“Gy, orang Cina itu beneran dimusuhin nggak sih?” Tanya MasJe tiba-tiba.
“Yahh…paling sering dikatain ‘dasar Cina’, kalau bikin surat-surat rada lama, sama diperkosa kalau kerusuhan…. Tapi kan sekarang uda nggak ada kerusuhan, jadi lumayanlah,” gue menjawab enteng.
“Itu kenapa ya Gy? Gue sering dikatain, dibilang, ngapain loe temenan sama Cina? Nggak ada untungnya, paling ntar dicurangin.”
“Lha loe temenan sama gue!”
“Itu die, gue sih pernah dicurangin sama Cina, jadi awalnya gue wajar-wajar aja kalau ada yang sentimen, tapi loe yang nggak curang juga dimusuhin sampai segitunya ya? Boleh nggak sih begitu?”
Ya nggak boleh, sudah pasti itu jawaban gue, tapi keinginan untuk membenarkan yang salah tidak terasa mendesak. Bukannya gue tidak menyadari adanya perilaku yang berbeda pada gue dibandingkan sebagian besar masyarakat Indonesia. Tetapi, entah kebal entah bebal, gue menerima segala keanehan itu dengan lapang dada.
Namanya juga minoritas, di mana-mana pasti ada bedanya, demikian si Papih selalu menjawab, ketika gue menanyakan buat apa pakai ganti-ganti nama itu, kalau setelah diganti tetap berasa asing seperti nama Margareta.
Lagi pula, gue suka tinggal di sini. Dengan segala keterlambatan mengurus surat-surat, tidak bisa masuk ini dan itu serta diketok pengamen, gue tetap bisa menjalankan hidup secara normal. See from the bright side, gue tumbuh menjadi seseorang yang tangguh, tahan banting dan bermuka badak.
Namun, roda kehidupan terus berputar, membawa gue ke Singapura. Di negara baru gue, tiba-tiba gue menjadi mayoritas.

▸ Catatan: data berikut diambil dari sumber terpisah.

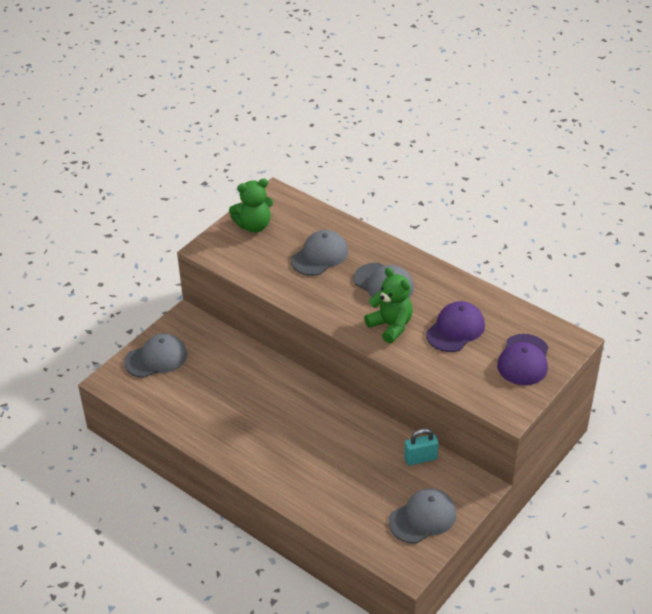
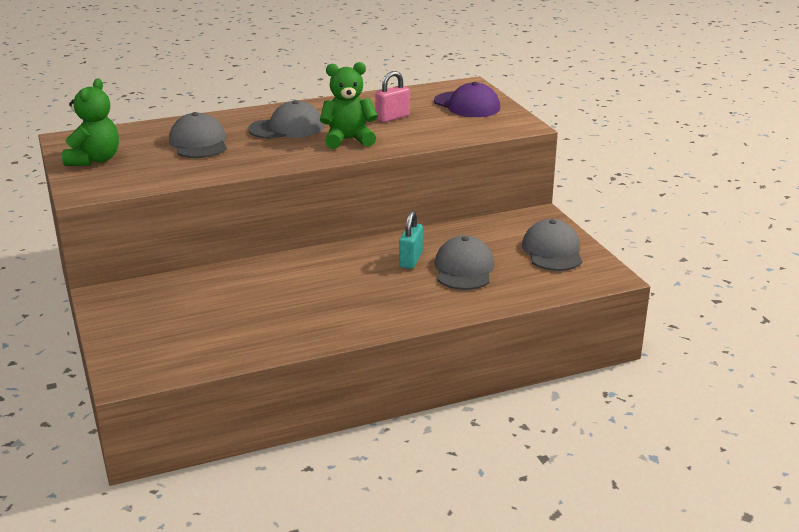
camera: 60 degrees left, 15 degrees down
grey cap [124,334,187,378] -> grey cap moved to [435,235,494,290]
turquoise padlock [404,428,439,466] -> turquoise padlock moved to [399,211,423,269]
purple cap [426,301,485,352] -> pink padlock [375,71,410,122]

Masyarakat rumpun Melayu hanya 14 persen, India 9 persen, dibandingkan keturunan Cina yang 75 persen. Gue-lah kini yang mendapat akses paling mudah ke berbagai bidang. Ada lebih banyak orang yang bersimpatik, punya pandangan positif hingga naksir pada gue.
Dan, menikmati bagaimana kebanyakan orang diperlakukan, gue jadi menyadari, bahwa sikap yang gue terima di Indonesia dulu was not OK. Di negeri Singa, gue memang sering mencuri dengar keluhan rumpun Melayu yang merasa diperlakukan tak adil. Namun, sebagai mayoritas, gue merasa kasus diskriminasi tak lagi nyata.
Warga Melayu merasa tidak mendapat akses yang sama untuk menikmati pendidikan yang baik atau pekerjaan yang layak. Buktinya, coba lihat betapa kecilnya proporsi ras Melayu di universitas. Tanpa pendidikan tersier, sudah tidak memungkinkan untuk mendapat pekerjaan di perusahaan multinasional atau pemerintahan.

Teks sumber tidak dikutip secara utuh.